===== Records supplied =====
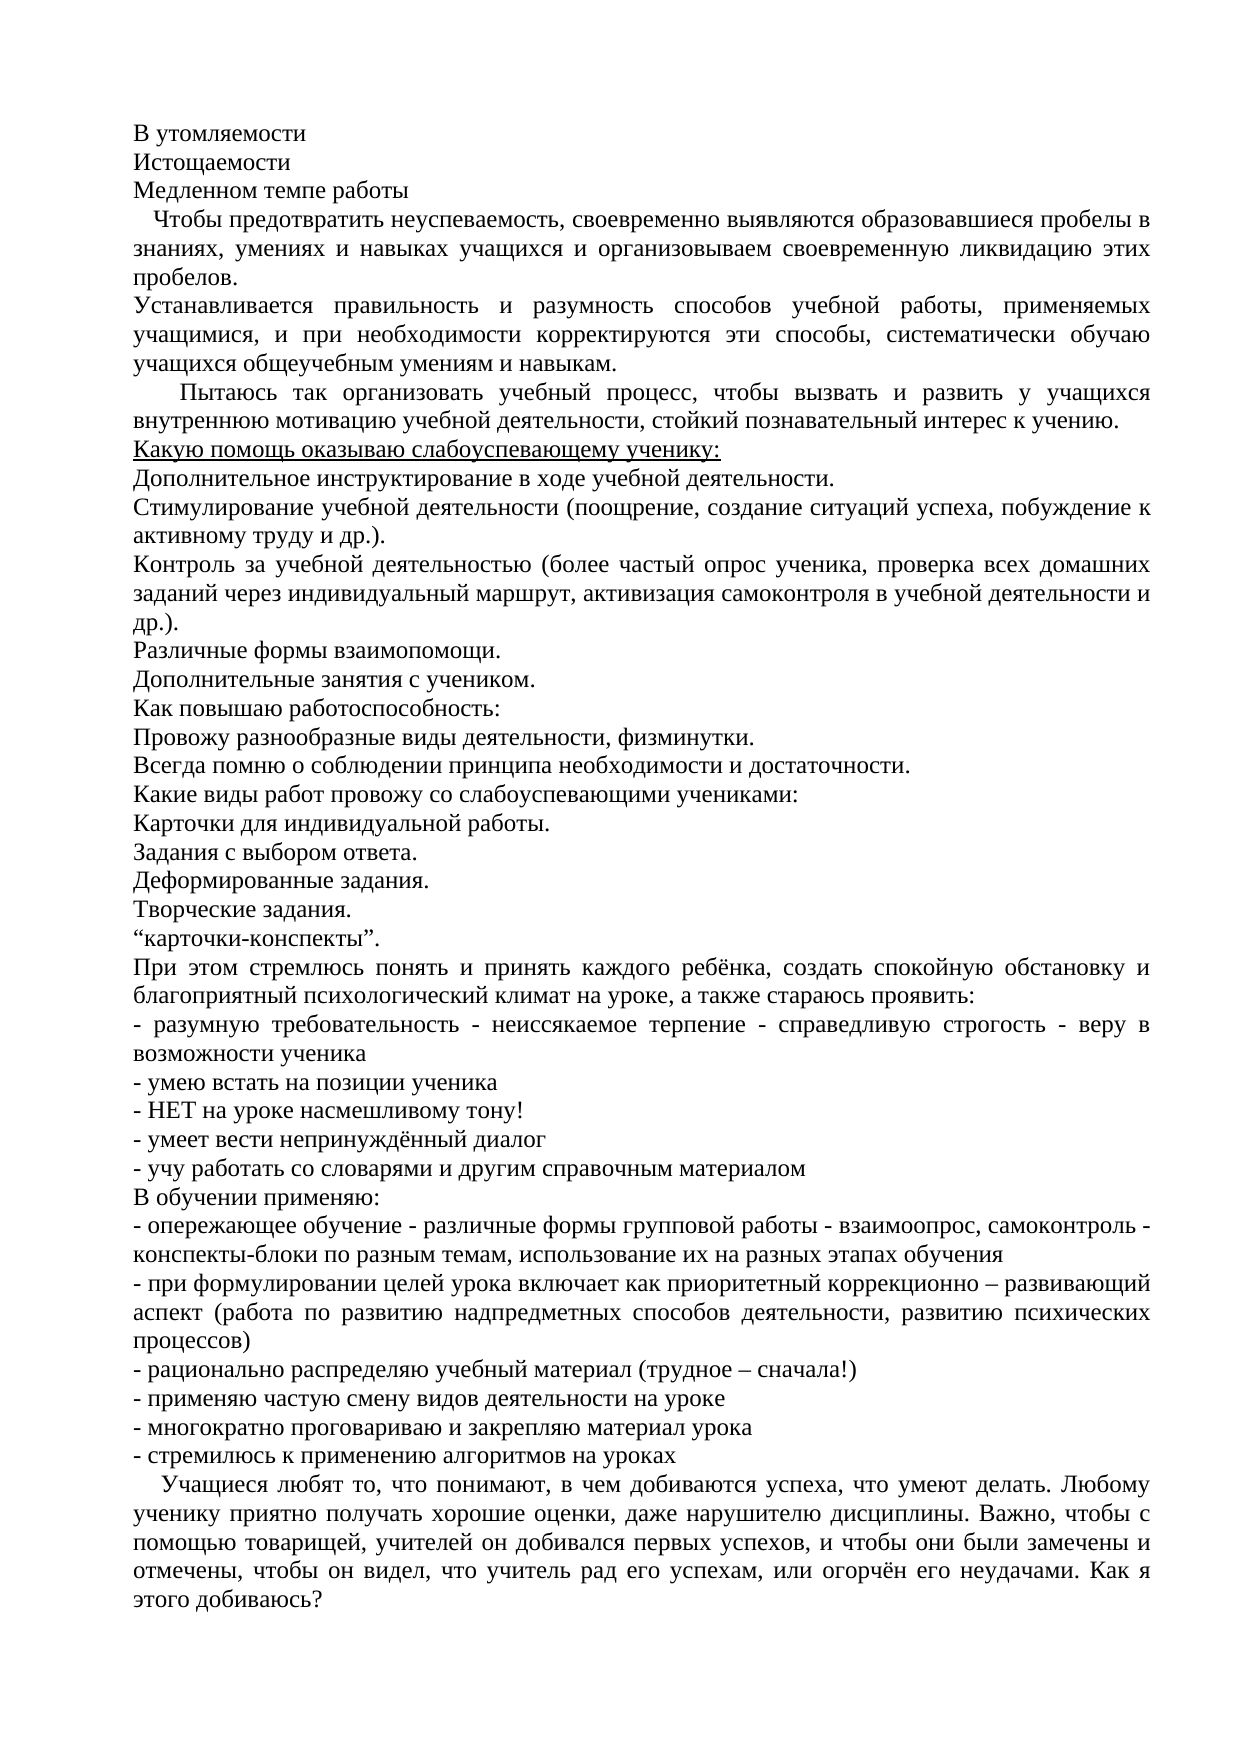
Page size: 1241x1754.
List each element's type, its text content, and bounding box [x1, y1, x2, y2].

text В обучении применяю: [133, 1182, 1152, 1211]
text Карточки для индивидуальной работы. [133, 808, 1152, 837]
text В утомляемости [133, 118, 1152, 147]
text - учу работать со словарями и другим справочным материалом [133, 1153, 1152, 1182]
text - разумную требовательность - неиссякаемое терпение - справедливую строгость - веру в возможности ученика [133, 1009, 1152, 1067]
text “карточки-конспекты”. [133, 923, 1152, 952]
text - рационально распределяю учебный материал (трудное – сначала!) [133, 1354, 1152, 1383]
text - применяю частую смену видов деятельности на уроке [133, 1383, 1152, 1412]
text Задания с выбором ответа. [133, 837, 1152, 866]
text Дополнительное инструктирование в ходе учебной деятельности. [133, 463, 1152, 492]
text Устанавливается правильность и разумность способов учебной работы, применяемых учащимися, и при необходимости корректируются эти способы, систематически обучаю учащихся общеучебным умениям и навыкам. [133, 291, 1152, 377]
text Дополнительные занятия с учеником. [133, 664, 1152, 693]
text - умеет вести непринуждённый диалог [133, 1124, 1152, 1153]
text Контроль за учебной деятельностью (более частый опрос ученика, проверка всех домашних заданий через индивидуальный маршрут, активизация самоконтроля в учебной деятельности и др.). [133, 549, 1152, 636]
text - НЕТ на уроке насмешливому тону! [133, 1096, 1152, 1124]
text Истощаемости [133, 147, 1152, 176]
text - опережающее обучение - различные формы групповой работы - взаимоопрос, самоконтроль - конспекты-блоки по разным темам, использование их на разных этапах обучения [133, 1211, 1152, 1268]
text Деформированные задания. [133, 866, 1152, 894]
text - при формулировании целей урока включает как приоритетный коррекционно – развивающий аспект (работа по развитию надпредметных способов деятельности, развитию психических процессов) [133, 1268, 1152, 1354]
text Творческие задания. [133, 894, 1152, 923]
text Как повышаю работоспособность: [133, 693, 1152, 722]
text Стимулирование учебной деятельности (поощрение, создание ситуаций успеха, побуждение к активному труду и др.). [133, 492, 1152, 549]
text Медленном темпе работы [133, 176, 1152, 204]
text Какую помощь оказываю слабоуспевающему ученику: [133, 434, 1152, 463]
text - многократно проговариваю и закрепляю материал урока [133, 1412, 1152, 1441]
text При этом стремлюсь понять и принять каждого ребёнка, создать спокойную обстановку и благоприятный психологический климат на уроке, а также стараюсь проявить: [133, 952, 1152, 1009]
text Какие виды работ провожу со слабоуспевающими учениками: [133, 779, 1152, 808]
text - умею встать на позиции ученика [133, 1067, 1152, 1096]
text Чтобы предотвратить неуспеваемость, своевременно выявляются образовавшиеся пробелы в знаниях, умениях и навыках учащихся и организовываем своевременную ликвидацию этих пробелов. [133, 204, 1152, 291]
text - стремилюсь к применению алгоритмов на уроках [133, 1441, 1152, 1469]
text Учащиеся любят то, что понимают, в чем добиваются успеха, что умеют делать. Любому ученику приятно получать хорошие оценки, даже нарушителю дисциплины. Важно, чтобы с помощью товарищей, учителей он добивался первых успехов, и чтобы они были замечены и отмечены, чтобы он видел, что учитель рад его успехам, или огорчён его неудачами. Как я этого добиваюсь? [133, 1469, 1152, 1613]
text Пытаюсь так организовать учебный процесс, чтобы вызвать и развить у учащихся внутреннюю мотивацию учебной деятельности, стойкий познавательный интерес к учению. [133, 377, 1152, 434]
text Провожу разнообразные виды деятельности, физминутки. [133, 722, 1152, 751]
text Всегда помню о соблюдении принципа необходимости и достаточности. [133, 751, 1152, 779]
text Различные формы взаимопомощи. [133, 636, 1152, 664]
=====
Aim of the exercise: Leave the pictures out, and transcribe each of the records exactly.

Answer for the task:
Page size: 1241x1754.
List each element's type, its text content, and bounding box [x1, y1, x2, y2].

text В обучении применяю: [133, 1182, 1152, 1211]
text Карточки для индивидуальной работы. [133, 808, 1152, 837]
text В утомляемости [133, 118, 1152, 147]
text - учу работать со словарями и другим справочным материалом [133, 1153, 1152, 1182]
text - разумную требовательность - неиссякаемое терпение - справедливую строгость - веру в возможности ученика [133, 1009, 1152, 1067]
text “карточки-конспекты”. [133, 923, 1152, 952]
text - рационально распределяю учебный материал (трудное – сначала!) [133, 1354, 1152, 1383]
text - применяю частую смену видов деятельности на уроке [133, 1383, 1152, 1412]
text Задания с выбором ответа. [133, 837, 1152, 866]
text Дополнительное инструктирование в ходе учебной деятельности. [133, 463, 1152, 492]
text Устанавливается правильность и разумность способов учебной работы, применяемых учащимися, и при необходимости корректируются эти способы, систематически обучаю учащихся общеучебным умениям и навыкам. [133, 291, 1152, 377]
text Дополнительные занятия с учеником. [133, 664, 1152, 693]
text - умеет вести непринуждённый диалог [133, 1124, 1152, 1153]
text Контроль за учебной деятельностью (более частый опрос ученика, проверка всех домашних заданий через индивидуальный маршрут, активизация самоконтроля в учебной деятельности и др.). [133, 549, 1152, 636]
text - НЕТ на уроке насмешливому тону! [133, 1096, 1152, 1124]
text Истощаемости [133, 147, 1152, 176]
text - опережающее обучение - различные формы групповой работы - взаимоопрос, самоконтроль - конспекты-блоки по разным темам, использование их на разных этапах обучения [133, 1211, 1152, 1268]
text Деформированные задания. [133, 866, 1152, 894]
text - при формулировании целей урока включает как приоритетный коррекционно – развивающий аспект (работа по развитию надпредметных способов деятельности, развитию психических процессов) [133, 1268, 1152, 1354]
text Творческие задания. [133, 894, 1152, 923]
text Как повышаю работоспособность: [133, 693, 1152, 722]
text Стимулирование учебной деятельности (поощрение, создание ситуаций успеха, побуждение к активному труду и др.). [133, 492, 1152, 549]
text Медленном темпе работы [133, 176, 1152, 204]
text Какую помощь оказываю слабоуспевающему ученику: [133, 434, 1152, 463]
text - многократно проговариваю и закрепляю материал урока [133, 1412, 1152, 1441]
text При этом стремлюсь понять и принять каждого ребёнка, создать спокойную обстановку и благоприятный психологический климат на уроке, а также стараюсь проявить: [133, 952, 1152, 1009]
text Какие виды работ провожу со слабоуспевающими учениками: [133, 779, 1152, 808]
text - умею встать на позиции ученика [133, 1067, 1152, 1096]
text Чтобы предотвратить неуспеваемость, своевременно выявляются образовавшиеся пробелы в знаниях, умениях и навыках учащихся и организовываем своевременную ликвидацию этих пробелов. [133, 204, 1152, 291]
text - стремилюсь к применению алгоритмов на уроках [133, 1441, 1152, 1469]
text Учащиеся любят то, что понимают, в чем добиваются успеха, что умеют делать. Любому ученику приятно получать хорошие оценки, даже нарушителю дисциплины. Важно, чтобы с помощью товарищей, учителей он добивался первых успехов, и чтобы они были замечены и отмечены, чтобы он видел, что учитель рад его успехам, или огорчён его неудачами. Как я этого добиваюсь? [133, 1469, 1152, 1613]
text Пытаюсь так организовать учебный процесс, чтобы вызвать и развить у учащихся внутреннюю мотивацию учебной деятельности, стойкий познавательный интерес к учению. [133, 377, 1152, 434]
text Провожу разнообразные виды деятельности, физминутки. [133, 722, 1152, 751]
text Всегда помню о соблюдении принципа необходимости и достаточности. [133, 751, 1152, 779]
text Различные формы взаимопомощи. [133, 636, 1152, 664]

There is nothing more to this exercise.